--- START DATA ---

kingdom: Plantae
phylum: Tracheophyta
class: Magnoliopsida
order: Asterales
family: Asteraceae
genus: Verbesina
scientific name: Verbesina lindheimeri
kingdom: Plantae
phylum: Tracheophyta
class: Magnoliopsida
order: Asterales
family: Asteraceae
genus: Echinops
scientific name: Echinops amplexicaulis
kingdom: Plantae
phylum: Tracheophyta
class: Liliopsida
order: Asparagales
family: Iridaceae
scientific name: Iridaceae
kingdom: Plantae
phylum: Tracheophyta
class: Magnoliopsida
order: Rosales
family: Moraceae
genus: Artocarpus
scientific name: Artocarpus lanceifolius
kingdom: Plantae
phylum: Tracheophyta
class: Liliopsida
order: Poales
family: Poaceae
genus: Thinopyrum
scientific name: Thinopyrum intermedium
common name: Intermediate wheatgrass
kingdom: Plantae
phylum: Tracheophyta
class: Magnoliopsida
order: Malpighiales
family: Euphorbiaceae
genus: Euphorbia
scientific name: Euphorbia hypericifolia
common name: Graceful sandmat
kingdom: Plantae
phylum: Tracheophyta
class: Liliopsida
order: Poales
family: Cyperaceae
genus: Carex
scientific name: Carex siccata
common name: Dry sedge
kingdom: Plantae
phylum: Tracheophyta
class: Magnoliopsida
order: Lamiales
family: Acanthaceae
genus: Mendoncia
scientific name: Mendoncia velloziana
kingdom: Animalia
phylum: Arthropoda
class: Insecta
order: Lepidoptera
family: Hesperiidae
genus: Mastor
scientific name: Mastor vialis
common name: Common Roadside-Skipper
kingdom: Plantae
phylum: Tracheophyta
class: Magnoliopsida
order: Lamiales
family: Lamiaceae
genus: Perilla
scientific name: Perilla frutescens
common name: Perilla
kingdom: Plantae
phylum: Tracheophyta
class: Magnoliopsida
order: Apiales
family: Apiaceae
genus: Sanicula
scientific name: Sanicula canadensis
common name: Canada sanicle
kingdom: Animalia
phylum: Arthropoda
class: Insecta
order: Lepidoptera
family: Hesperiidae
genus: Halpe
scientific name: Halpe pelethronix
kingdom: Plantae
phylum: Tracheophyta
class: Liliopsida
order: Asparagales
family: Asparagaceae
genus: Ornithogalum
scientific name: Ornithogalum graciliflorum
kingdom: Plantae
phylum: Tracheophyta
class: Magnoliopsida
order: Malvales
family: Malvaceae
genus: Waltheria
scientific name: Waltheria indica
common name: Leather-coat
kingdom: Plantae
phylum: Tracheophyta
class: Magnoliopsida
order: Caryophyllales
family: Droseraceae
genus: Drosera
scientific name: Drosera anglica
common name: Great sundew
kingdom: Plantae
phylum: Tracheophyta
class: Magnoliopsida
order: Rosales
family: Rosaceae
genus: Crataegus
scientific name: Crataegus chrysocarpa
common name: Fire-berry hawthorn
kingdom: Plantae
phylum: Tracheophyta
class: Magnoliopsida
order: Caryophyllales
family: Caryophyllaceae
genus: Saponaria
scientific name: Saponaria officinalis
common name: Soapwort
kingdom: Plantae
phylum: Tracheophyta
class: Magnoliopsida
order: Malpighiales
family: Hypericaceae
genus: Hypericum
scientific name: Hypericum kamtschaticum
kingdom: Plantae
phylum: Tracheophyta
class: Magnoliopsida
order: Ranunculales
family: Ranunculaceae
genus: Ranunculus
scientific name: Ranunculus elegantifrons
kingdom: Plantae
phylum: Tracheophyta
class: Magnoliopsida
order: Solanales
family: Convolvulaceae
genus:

--- END DATA ---

_EXERCISE AIM_
Copy out the lines for all of the entries above word for word.

_ANSWER_
kingdom: Plantae
phylum: Tracheophyta
class: Magnoliopsida
order: Asterales
family: Asteraceae
genus: Verbesina
scientific name: Verbesina lindheimeri
kingdom: Plantae
phylum: Tracheophyta
class: Magnoliopsida
order: Asterales
family: Asteraceae
genus: Echinops
scientific name: Echinops amplexicaulis
kingdom: Plantae
phylum: Tracheophyta
class: Liliopsida
order: Asparagales
family: Iridaceae
scientific name: Iridaceae
kingdom: Plantae
phylum: Tracheophyta
class: Magnoliopsida
order: Rosales
family: Moraceae
genus: Artocarpus
scientific name: Artocarpus lanceifolius
kingdom: Plantae
phylum: Tracheophyta
class: Liliopsida
order: Poales
family: Poaceae
genus: Thinopyrum
scientific name: Thinopyrum intermedium
common name: Intermediate wheatgrass
kingdom: Plantae
phylum: Tracheophyta
class: Magnoliopsida
order: Malpighiales
family: Euphorbiaceae
genus: Euphorbia
scientific name: Euphorbia hypericifolia
common name: Graceful sandmat
kingdom: Plantae
phylum: Tracheophyta
class: Liliopsida
order: Poales
family: Cyperaceae
genus: Carex
scientific name: Carex siccata
common name: Dry sedge
kingdom: Plantae
phylum: Tracheophyta
class: Magnoliopsida
order: Lamiales
family: Acanthaceae
genus: Mendoncia
scientific name: Mendoncia velloziana
kingdom: Animalia
phylum: Arthropoda
class: Insecta
order: Lepidoptera
family: Hesperiidae
genus: Mastor
scientific name: Mastor vialis
common name: Common Roadside-Skipper
kingdom: Plantae
phylum: Tracheophyta
class: Magnoliopsida
order: Lamiales
family: Lamiaceae
genus: Perilla
scientific name: Perilla frutescens
common name: Perilla
kingdom: Plantae
phylum: Tracheophyta
class: Magnoliopsida
order: Apiales
family: Apiaceae
genus: Sanicula
scientific name: Sanicula canadensis
common name: Canada sanicle
kingdom: Animalia
phylum: Arthropoda
class: Insecta
order: Lepidoptera
family: Hesperiidae
genus: Halpe
scientific name: Halpe pelethronix
kingdom: Plantae
phylum: Tracheophyta
class: Liliopsida
order: Asparagales
family: Asparagaceae
genus: Ornithogalum
scientific name: Ornithogalum graciliflorum
kingdom: Plantae
phylum: Tracheophyta
class: Magnoliopsida
order: Malvales
family: Malvaceae
genus: Waltheria
scientific name: Waltheria indica
common name: Leather-coat
kingdom: Plantae
phylum: Tracheophyta
class: Magnoliopsida
order: Caryophyllales
family: Droseraceae
genus: Drosera
scientific name: Drosera anglica
common name: Great sundew
kingdom: Plantae
phylum: Tracheophyta
class: Magnoliopsida
order: Rosales
family: Rosaceae
genus: Crataegus
scientific name: Crataegus chrysocarpa
common name: Fire-berry hawthorn
kingdom: Plantae
phylum: Tracheophyta
class: Magnoliopsida
order: Caryophyllales
family: Caryophyllaceae
genus: Saponaria
scientific name: Saponaria officinalis
common name: Soapwort
kingdom: Plantae
phylum: Tracheophyta
class: Magnoliopsida
order: Malpighiales
family: Hypericaceae
genus: Hypericum
scientific name: Hypericum kamtschaticum
kingdom: Plantae
phylum: Tracheophyta
class: Magnoliopsida
order: Ranunculales
family: Ranunculaceae
genus: Ranunculus
scientific name: Ranunculus elegantifrons
kingdom: Plantae
phylum: Tracheophyta
class: Magnoliopsida
order: Solanales
family: Convolvulaceae
genus:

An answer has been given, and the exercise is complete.